15. Ceza Dairesi 2017/28990 E. , 2021/134 K.
"İçtihat Metni"MAHKEMESİ :Ağır Ceza Mahkemesi
SUÇ :Bilişim sistemleri, banka veya kredi kuruluşlarının araç olarak kullanılması suretiyle dolandırıcılık ve resmi belgede sahtecilik
HÜKÜM :TCK"nın 158/1-f, 204/1, 62, 52/2, 53/1.maddeleri gereğince mahkumiyet
Nitelikli dolandırıcılık ve resmi belgede sahtecilik suçlarından sanığın mahkumiyetine ilişkin hükümler, sanık tarafından temyiz edilmekle, dosya incelenerek gereği düşünüldü;
Gerekçeli karar bağlığında suç tarihi olan 09/12/2006 tarihi yerine 09/10/2006 tarihinin yazılmasının mahalince düzeltilmesi mümkün görülmüştür.

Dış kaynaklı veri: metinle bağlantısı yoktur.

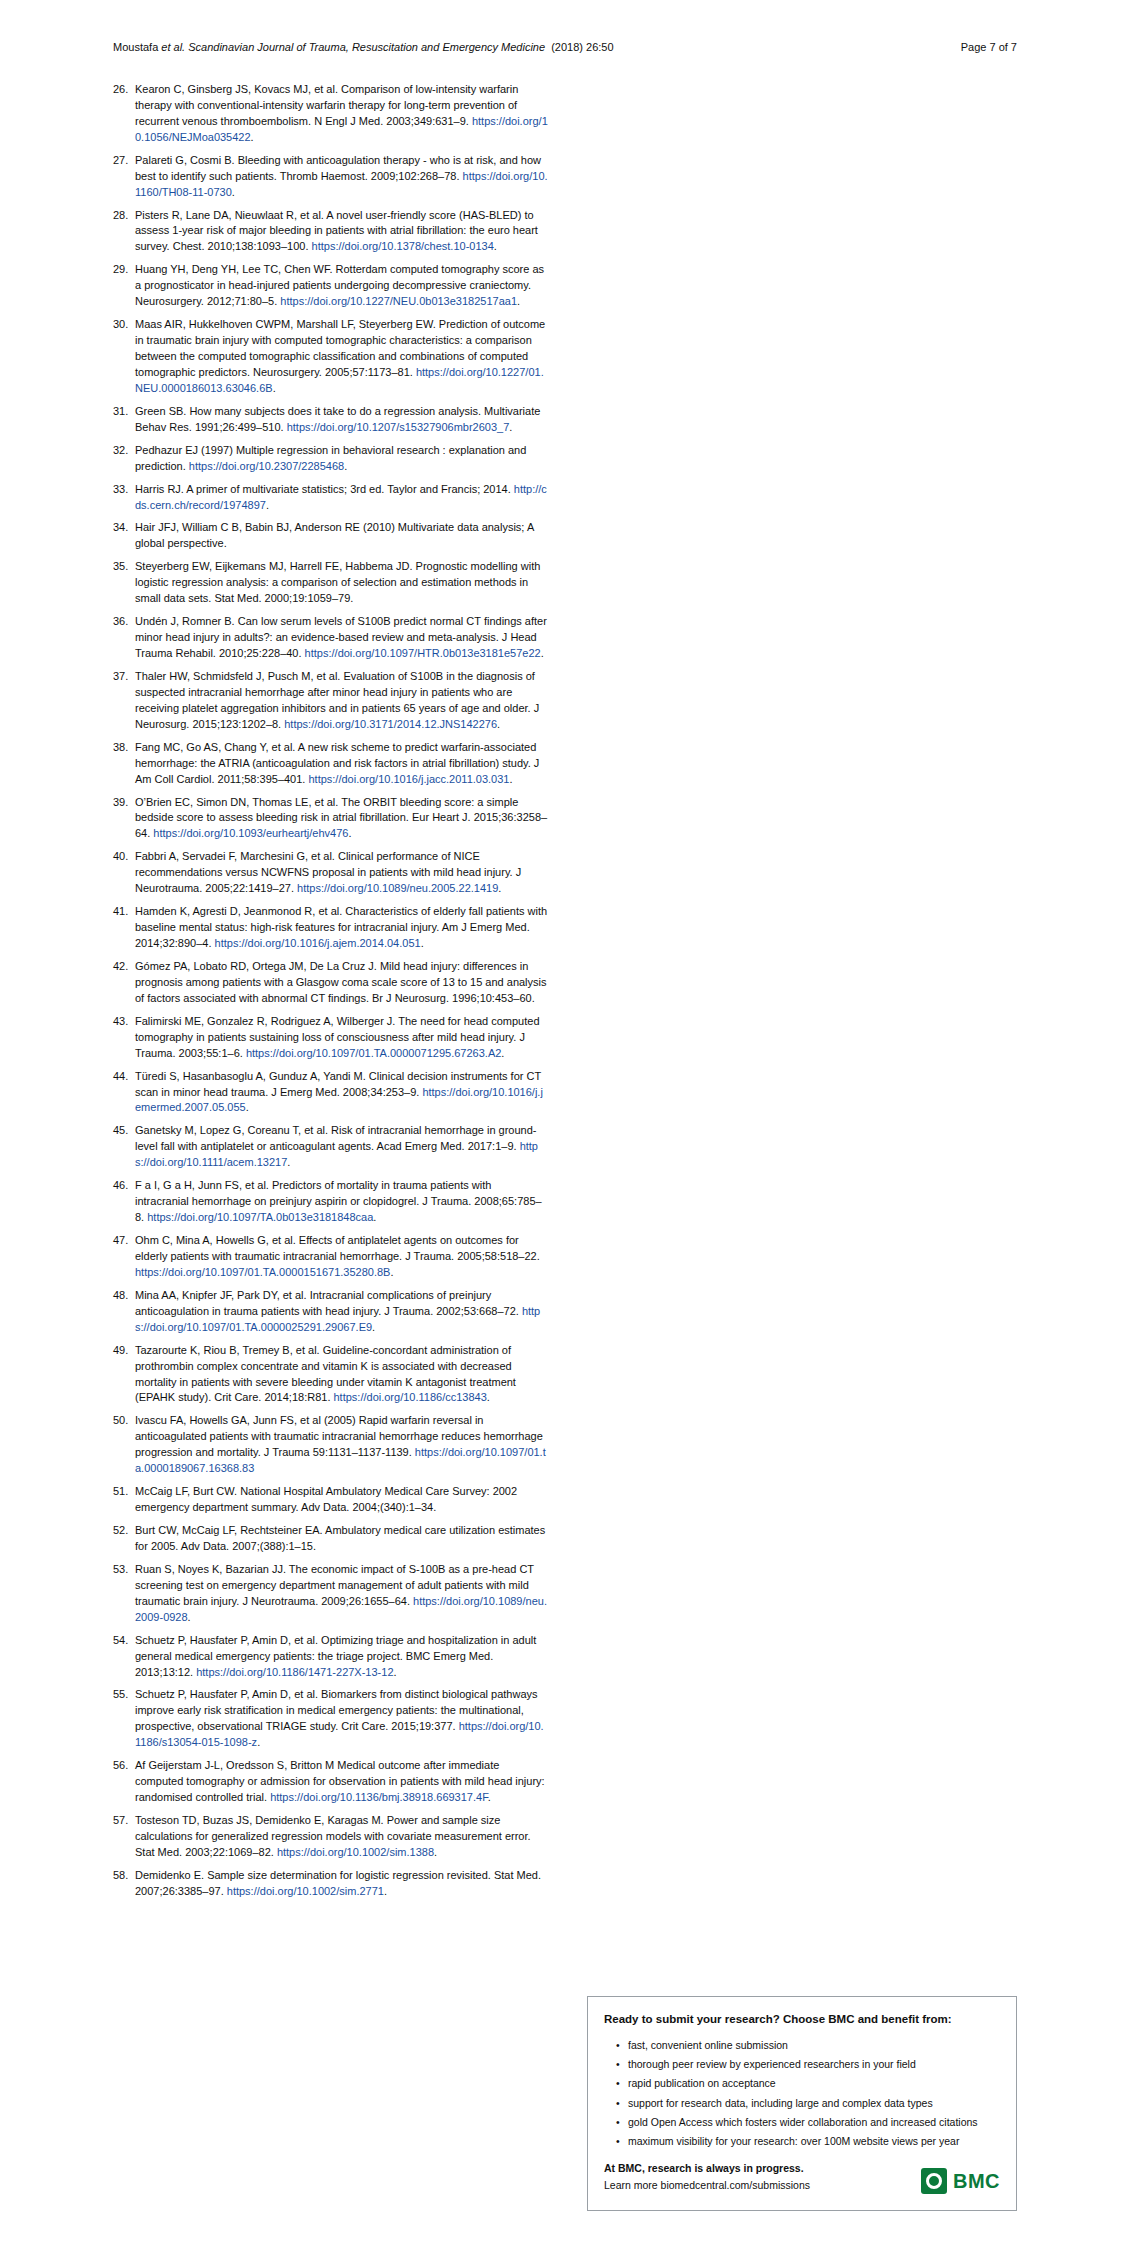Moustafa et al. Scandinavian Journal of Trauma, Resuscitation and Emergency Medicine (2018) 26:50
Page 7 of 7
Kearon C, Ginsberg JS, Kovacs MJ, et al. Comparison of low-intensity warfarin therapy with conventional-intensity warfarin therapy for long-term prevention of recurrent venous thromboembolism. N Engl J Med. 2003;349:631–9. https://doi.org/10.1056/NEJMoa035422.
Palareti G, Cosmi B. Bleeding with anticoagulation therapy - who is at risk, and how best to identify such patients. Thromb Haemost. 2009;102:268–78. https://doi.org/10.1160/TH08-11-0730.
Pisters R, Lane DA, Nieuwlaat R, et al. A novel user-friendly score (HAS-BLED) to assess 1-year risk of major bleeding in patients with atrial fibrillation: the euro heart survey. Chest. 2010;138:1093–100. https://doi.org/10.1378/chest.10-0134.
Huang YH, Deng YH, Lee TC, Chen WF. Rotterdam computed tomography score as a prognosticator in head-injured patients undergoing decompressive craniectomy. Neurosurgery. 2012;71:80–5. https://doi.org/10.1227/NEU.0b013e3182517aa1.
Maas AIR, Hukkelhoven CWPM, Marshall LF, Steyerberg EW. Prediction of outcome in traumatic brain injury with computed tomographic characteristics: a comparison between the computed tomographic classification and combinations of computed tomographic predictors. Neurosurgery. 2005;57:1173–81. https://doi.org/10.1227/01.NEU.0000186013.63046.6B.
Green SB. How many subjects does it take to do a regression analysis. Multivariate Behav Res. 1991;26:499–510. https://doi.org/10.1207/s15327906mbr2603_7.
Pedhazur EJ (1997) Multiple regression in behavioral research : explanation and prediction. https://doi.org/10.2307/2285468.
Harris RJ. A primer of multivariate statistics; 3rd ed. Taylor and Francis; 2014. http://cds.cern.ch/record/1974897.
Hair JFJ, William C B, Babin BJ, Anderson RE (2010) Multivariate data analysis; A global perspective.
Steyerberg EW, Eijkemans MJ, Harrell FE, Habbema JD. Prognostic modelling with logistic regression analysis: a comparison of selection and estimation methods in small data sets. Stat Med. 2000;19:1059–79.
Undén J, Romner B. Can low serum levels of S100B predict normal CT findings after minor head injury in adults?: an evidence-based review and meta-analysis. J Head Trauma Rehabil. 2010;25:228–40. https://doi.org/10.1097/HTR.0b013e3181e57e22.
Thaler HW, Schmidsfeld J, Pusch M, et al. Evaluation of S100B in the diagnosis of suspected intracranial hemorrhage after minor head injury in patients who are receiving platelet aggregation inhibitors and in patients 65 years of age and older. J Neurosurg. 2015;123:1202–8. https://doi.org/10.3171/2014.12.JNS142276.
Fang MC, Go AS, Chang Y, et al. A new risk scheme to predict warfarin-associated hemorrhage: the ATRIA (anticoagulation and risk factors in atrial fibrillation) study. J Am Coll Cardiol. 2011;58:395–401. https://doi.org/10.1016/j.jacc.2011.03.031.
O’Brien EC, Simon DN, Thomas LE, et al. The ORBIT bleeding score: a simple bedside score to assess bleeding risk in atrial fibrillation. Eur Heart J. 2015;36:3258–64. https://doi.org/10.1093/eurheartj/ehv476.
Fabbri A, Servadei F, Marchesini G, et al. Clinical performance of NICE recommendations versus NCWFNS proposal in patients with mild head injury. J Neurotrauma. 2005;22:1419–27. https://doi.org/10.1089/neu.2005.22.1419.
Hamden K, Agresti D, Jeanmonod R, et al. Characteristics of elderly fall patients with baseline mental status: high-risk features for intracranial injury. Am J Emerg Med. 2014;32:890–4. https://doi.org/10.1016/j.ajem.2014.04.051.
Gómez PA, Lobato RD, Ortega JM, De La Cruz J. Mild head injury: differences in prognosis among patients with a Glasgow coma scale score of 13 to 15 and analysis of factors associated with abnormal CT findings. Br J Neurosurg. 1996;10:453–60.
Falimirski ME, Gonzalez R, Rodriguez A, Wilberger J. The need for head computed tomography in patients sustaining loss of consciousness after mild head injury. J Trauma. 2003;55:1–6. https://doi.org/10.1097/01.TA.0000071295.67263.A2.
Türedi S, Hasanbasoglu A, Gunduz A, Yandi M. Clinical decision instruments for CT scan in minor head trauma. J Emerg Med. 2008;34:253–9. https://doi.org/10.1016/j.jemermed.2007.05.055.
Ganetsky M, Lopez G, Coreanu T, et al. Risk of intracranial hemorrhage in ground-level fall with antiplatelet or anticoagulant agents. Acad Emerg Med. 2017:1–9. https://doi.org/10.1111/acem.13217.
F a I, G a H, Junn FS, et al. Predictors of mortality in trauma patients with intracranial hemorrhage on preinjury aspirin or clopidogrel. J Trauma. 2008;65:785–8. https://doi.org/10.1097/TA.0b013e3181848caa.
Ohm C, Mina A, Howells G, et al. Effects of antiplatelet agents on outcomes for elderly patients with traumatic intracranial hemorrhage. J Trauma. 2005;58:518–22. https://doi.org/10.1097/01.TA.0000151671.35280.8B.
Mina AA, Knipfer JF, Park DY, et al. Intracranial complications of preinjury anticoagulation in trauma patients with head injury. J Trauma. 2002;53:668–72. https://doi.org/10.1097/01.TA.0000025291.29067.E9.
Tazarourte K, Riou B, Tremey B, et al. Guideline-concordant administration of prothrombin complex concentrate and vitamin K is associated with decreased mortality in patients with severe bleeding under vitamin K antagonist treatment (EPAHK study). Crit Care. 2014;18:R81. https://doi.org/10.1186/cc13843.
Ivascu FA, Howells GA, Junn FS, et al (2005) Rapid warfarin reversal in anticoagulated patients with traumatic intracranial hemorrhage reduces hemorrhage progression and mortality. J Trauma 59:1131–1137-1139. https://doi.org/10.1097/01.ta.0000189067.16368.83
McCaig LF, Burt CW. National Hospital Ambulatory Medical Care Survey: 2002 emergency department summary. Adv Data. 2004;(340):1–34.
Burt CW, McCaig LF, Rechtsteiner EA. Ambulatory medical care utilization estimates for 2005. Adv Data. 2007;(388):1–15.
Ruan S, Noyes K, Bazarian JJ. The economic impact of S-100B as a pre-head CT screening test on emergency department management of adult patients with mild traumatic brain injury. J Neurotrauma. 2009;26:1655–64. https://doi.org/10.1089/neu.2009-0928.
Schuetz P, Hausfater P, Amin D, et al. Optimizing triage and hospitalization in adult general medical emergency patients: the triage project. BMC Emerg Med. 2013;13:12. https://doi.org/10.1186/1471-227X-13-12.
Schuetz P, Hausfater P, Amin D, et al. Biomarkers from distinct biological pathways improve early risk stratification in medical emergency patients: the multinational, prospective, observational TRIAGE study. Crit Care. 2015;19:377. https://doi.org/10.1186/s13054-015-1098-z.
Af Geijerstam J-L, Oredsson S, Britton M Medical outcome after immediate computed tomography or admission for observation in patients with mild head injury: randomised controlled trial. https://doi.org/10.1136/bmj.38918.669317.4F.
Tosteson TD, Buzas JS, Demidenko E, Karagas M. Power and sample size calculations for generalized regression models with covariate measurement error. Stat Med. 2003;22:1069–82. https://doi.org/10.1002/sim.1388.
Demidenko E. Sample size determination for logistic regression revisited. Stat Med. 2007;26:3385–97. https://doi.org/10.1002/sim.2771.
Ready to submit your research? Choose BMC and benefit from:
fast, convenient online submission
thorough peer review by experienced researchers in your field
rapid publication on acceptance
support for research data, including large and complex data types
gold Open Access which fosters wider collaboration and increased citations
maximum visibility for your research: over 100M website views per year
At BMC, research is always in progress.
Learn more biomedcentral.com/submissions
BMC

Sanığın .... San. Tic. Ldt. Şti adına çek keşide etme yetkisi olmamasına rağmen suça konu Yapı Kredi bankası ..... Şubesi’ne ait, 09/12/2006 keşide tarihli, 5910,00 TL bedelli, 2125993 seri numaralı çeki .... şirketi adına keşide ederek aldığı gıda ürünleri karşılığında katılana verdiği, bu şekilde sahte keşideci imzalı çek düzenleyerek haksız menfaat elde ettiğinin iddia edildiği olayda;
1-Resmi belgede sahtecilik suçundan sanığın mahkumiyetine ilişkin hükmün temyiz incelenmesinde;
Sanığın üzerine atılı resmi belgede sahtecilik suçunun gerektirdiği cezanın miktar ve nevi itibariyle, TCK"nın 204/1, 66/1-e ve 67/4. maddelerine göre hesaplanan 12 yıllık dava zamanaşımı süresinin, suç tarihi olan 09/12/2006 ile inceleme tarihi arasında dolduğu anlaşıldığından, 5320 sayılı Kanun’un 8/1. maddesi gereğince uygulanması gereken 1412 sayılı CMUK’un 321. maddesi uyarınca hükmün BOZULMASINA, ancak bu husus yeniden yargılama yapılmasını gerektirmediğinden aynı Kanun"un 322. maddesinin verdiği yetkiye dayanılarak kamu davasının gerçekleşen zamanaşımı nedeniyle 5271 sayılı CMK’nın 223/8. maddesi uyarınca DÜŞMESİNE,
2-Nitelikli dolandırıcılık suçundan sanığın mahkumiyetine ilişkin hükmün temyiz incelenmesinde;
Sanık savunması, katılan beyanı, bilirkişi raporu ve tüm dosya kapsamına göre sanığın üzerine atılı nitelikli dolandırıcılık suçunu işlediğinin sabit olduğu gerekçesine dayanan mahkemenin kabulünde bir isabetsizlik görülmemiştir.
Sanığın 5237 sayılı TCK"nın 158/1-f-son maddesi gereğince haksız menfaat miktarının iki katı dikkate alınarak temel cezanın bu miktardan az olmayacak şekilde belirlenip adli para cezasıyla cezalandırılmasına karar verilmesi gerektiği gözetilmeden, yazılı şeklilde eksik ceza tayini, aleyhe temyiz olmadığından bozma nedeni yapılmamıştır.
5237 sayılı TCK"nın 53. maddesinin (1), (2), ve (4) numaralı fıkralarıyla ilgili olarak Anayasa Mahkemesi"nin 08.10.2015 tarihli ve 2014/140 Esas, 2015/85 Karar sayılı kısmi iptal kararının, 24.11.2015 tarihli Resmi Gazete"de yayımlanarak yürürlüğe girdiği dikkate alınarak, bu hususun, koşullarının oluşması halinde infaz aşamasında gözetilmesi mümkün görülmüştür.
Yapılan yargılamaya, toplanıp karar yerinde gösterilen delillere, mahkemenin kovuşturma sonuçlarına uygun olarak oluşan kanaat ve takdirine, incelenen dosya kapsamına göre, sanığın eksik incelemeye , lehe olan hükümlerin uygulanması gerektiğine ve suç işleme kastının bulunmadığına ilişkin temyiz itirazlarının reddiyle, hükmün ONANMASINA, 12/01/2021 tarihinde oybirliğiyle karar verildi.